Data excerpts
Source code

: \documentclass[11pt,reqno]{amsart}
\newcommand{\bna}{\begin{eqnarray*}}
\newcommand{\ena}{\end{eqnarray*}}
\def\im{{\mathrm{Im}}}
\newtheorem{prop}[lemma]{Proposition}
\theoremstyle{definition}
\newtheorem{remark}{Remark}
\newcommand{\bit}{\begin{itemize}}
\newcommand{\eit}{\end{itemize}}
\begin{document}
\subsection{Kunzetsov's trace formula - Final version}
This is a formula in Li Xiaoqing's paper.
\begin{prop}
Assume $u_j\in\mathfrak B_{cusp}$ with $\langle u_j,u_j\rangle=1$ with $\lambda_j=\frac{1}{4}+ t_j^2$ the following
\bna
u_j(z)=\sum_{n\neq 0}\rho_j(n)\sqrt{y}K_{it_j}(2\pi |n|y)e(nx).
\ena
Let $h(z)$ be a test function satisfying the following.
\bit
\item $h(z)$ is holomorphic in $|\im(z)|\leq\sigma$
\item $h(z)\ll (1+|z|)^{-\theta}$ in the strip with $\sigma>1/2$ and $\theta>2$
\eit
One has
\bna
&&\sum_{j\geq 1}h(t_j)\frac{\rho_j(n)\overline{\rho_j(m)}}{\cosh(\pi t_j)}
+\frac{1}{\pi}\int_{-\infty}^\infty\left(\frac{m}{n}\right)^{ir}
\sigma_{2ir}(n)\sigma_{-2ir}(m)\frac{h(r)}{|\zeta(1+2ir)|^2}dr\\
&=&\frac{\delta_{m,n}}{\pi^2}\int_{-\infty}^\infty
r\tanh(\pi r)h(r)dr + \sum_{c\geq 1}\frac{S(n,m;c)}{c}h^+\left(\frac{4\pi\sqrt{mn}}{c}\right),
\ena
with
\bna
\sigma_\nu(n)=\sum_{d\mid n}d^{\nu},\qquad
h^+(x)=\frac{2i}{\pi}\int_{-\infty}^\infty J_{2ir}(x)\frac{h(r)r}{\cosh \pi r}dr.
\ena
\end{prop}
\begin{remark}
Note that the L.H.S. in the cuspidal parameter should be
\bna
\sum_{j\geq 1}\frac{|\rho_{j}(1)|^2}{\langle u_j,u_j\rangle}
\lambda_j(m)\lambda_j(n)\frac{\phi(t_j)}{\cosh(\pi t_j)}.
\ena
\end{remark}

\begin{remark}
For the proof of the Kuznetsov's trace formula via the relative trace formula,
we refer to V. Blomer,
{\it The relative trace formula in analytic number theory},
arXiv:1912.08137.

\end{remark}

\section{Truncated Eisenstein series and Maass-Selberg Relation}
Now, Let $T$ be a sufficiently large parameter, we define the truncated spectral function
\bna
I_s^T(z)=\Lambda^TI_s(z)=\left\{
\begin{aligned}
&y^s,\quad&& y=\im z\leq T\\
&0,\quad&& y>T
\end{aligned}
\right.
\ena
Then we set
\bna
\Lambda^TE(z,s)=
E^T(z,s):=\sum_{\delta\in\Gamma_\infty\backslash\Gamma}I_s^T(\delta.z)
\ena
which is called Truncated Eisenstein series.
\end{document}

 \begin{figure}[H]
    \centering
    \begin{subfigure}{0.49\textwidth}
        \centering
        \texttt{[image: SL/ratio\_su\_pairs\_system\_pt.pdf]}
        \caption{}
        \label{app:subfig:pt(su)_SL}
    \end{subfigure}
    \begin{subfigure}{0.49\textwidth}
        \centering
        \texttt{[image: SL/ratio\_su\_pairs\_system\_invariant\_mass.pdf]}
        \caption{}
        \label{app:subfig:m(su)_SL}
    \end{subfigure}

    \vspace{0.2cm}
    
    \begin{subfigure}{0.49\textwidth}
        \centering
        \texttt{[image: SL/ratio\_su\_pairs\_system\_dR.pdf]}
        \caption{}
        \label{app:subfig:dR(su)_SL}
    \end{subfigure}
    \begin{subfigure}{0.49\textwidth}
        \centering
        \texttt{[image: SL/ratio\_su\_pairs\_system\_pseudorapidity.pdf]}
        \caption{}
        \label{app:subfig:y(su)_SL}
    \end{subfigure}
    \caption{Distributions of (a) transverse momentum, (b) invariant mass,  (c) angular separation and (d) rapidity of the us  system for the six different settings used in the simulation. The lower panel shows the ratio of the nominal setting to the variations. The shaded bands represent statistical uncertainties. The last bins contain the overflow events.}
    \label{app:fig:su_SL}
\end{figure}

■ **ASSIGNMENT**: Your task is to repeat the data exactly, with nothing left out.

■ **RESULT OF THE TASK**:
Source code

: \documentclass[11pt,reqno]{amsart}
\newcommand{\bna}{\begin{eqnarray*}}
\newcommand{\ena}{\end{eqnarray*}}
\def\im{{\mathrm{Im}}}
\newtheorem{prop}[lemma]{Proposition}
\theoremstyle{definition}
\newtheorem{remark}{Remark}
\newcommand{\bit}{\begin{itemize}}
\newcommand{\eit}{\end{itemize}}
\begin{document}
\subsection{Kunzetsov's trace formula - Final version}
This is a formula in Li Xiaoqing's paper.
\begin{prop}
Assume $u_j\in\mathfrak B_{cusp}$ with $\langle u_j,u_j\rangle=1$ with $\lambda_j=\frac{1}{4}+ t_j^2$ the following
\bna
u_j(z)=\sum_{n\neq 0}\rho_j(n)\sqrt{y}K_{it_j}(2\pi |n|y)e(nx).
\ena
Let $h(z)$ be a test function satisfying the following.
\bit
\item $h(z)$ is holomorphic in $|\im(z)|\leq\sigma$
\item $h(z)\ll (1+|z|)^{-\theta}$ in the strip with $\sigma>1/2$ and $\theta>2$
\eit
One has
\bna
&&\sum_{j\geq 1}h(t_j)\frac{\rho_j(n)\overline{\rho_j(m)}}{\cosh(\pi t_j)}
+\frac{1}{\pi}\int_{-\infty}^\infty\left(\frac{m}{n}\right)^{ir}
\sigma_{2ir}(n)\sigma_{-2ir}(m)\frac{h(r)}{|\zeta(1+2ir)|^2}dr\\
&=&\frac{\delta_{m,n}}{\pi^2}\int_{-\infty}^\infty
r\tanh(\pi r)h(r)dr + \sum_{c\geq 1}\frac{S(n,m;c)}{c}h^+\left(\frac{4\pi\sqrt{mn}}{c}\right),
\ena
with
\bna
\sigma_\nu(n)=\sum_{d\mid n}d^{\nu},\qquad
h^+(x)=\frac{2i}{\pi}\int_{-\infty}^\infty J_{2ir}(x)\frac{h(r)r}{\cosh \pi r}dr.
\ena
\end{prop}
\begin{remark}
Note that the L.H.S. in the cuspidal parameter should be
\bna
\sum_{j\geq 1}\frac{|\rho_{j}(1)|^2}{\langle u_j,u_j\rangle}
\lambda_j(m)\lambda_j(n)\frac{\phi(t_j)}{\cosh(\pi t_j)}.
\ena
\end{remark}

\begin{remark}
For the proof of the Kuznetsov's trace formula via the relative trace formula,
we refer to V. Blomer,
{\it The relative trace formula in analytic number theory},
arXiv:1912.08137.

\end{remark}

\section{Truncated Eisenstein series and Maass-Selberg Relation}
Now, Let $T$ be a sufficiently large parameter, we define the truncated spectral function
\bna
I_s^T(z)=\Lambda^TI_s(z)=\left\{
\begin{aligned}
&y^s,\quad&& y=\im z\leq T\\
&0,\quad&& y>T
\end{aligned}
\right.
\ena
Then we set
\bna
\Lambda^TE(z,s)=
E^T(z,s):=\sum_{\delta\in\Gamma_\infty\backslash\Gamma}I_s^T(\delta.z)
\ena
which is called Truncated Eisenstein series.
\end{document}

 \begin{figure}[H]
    \centering
    \begin{subfigure}{0.49\textwidth}
        \centering
        \texttt{[image: SL/ratio\_su\_pairs\_system\_pt.pdf]}
        \caption{}
        \label{app:subfig:pt(su)_SL}
    \end{subfigure}
    \begin{subfigure}{0.49\textwidth}
        \centering
        \texttt{[image: SL/ratio\_su\_pairs\_system\_invariant\_mass.pdf]}
        \caption{}
        \label{app:subfig:m(su)_SL}
    \end{subfigure}

    \vspace{0.2cm}
    
    \begin{subfigure}{0.49\textwidth}
        \centering
        \texttt{[image: SL/ratio\_su\_pairs\_system\_dR.pdf]}
        \caption{}
        \label{app:subfig:dR(su)_SL}
    \end{subfigure}
    \begin{subfigure}{0.49\textwidth}
        \centering
        \texttt{[image: SL/ratio\_su\_pairs\_system\_pseudorapidity.pdf]}
        \caption{}
        \label{app:subfig:y(su)_SL}
    \end{subfigure}
    \caption{Distributions of (a) transverse momentum, (b) invariant mass,  (c) angular separation and (d) rapidity of the us  system for the six different settings used in the simulation. The lower panel shows the ratio of the nominal setting to the variations. The shaded bands represent statistical uncertainties. The last bins contain the overflow events.}
    \label{app:fig:su_SL}
\end{figure}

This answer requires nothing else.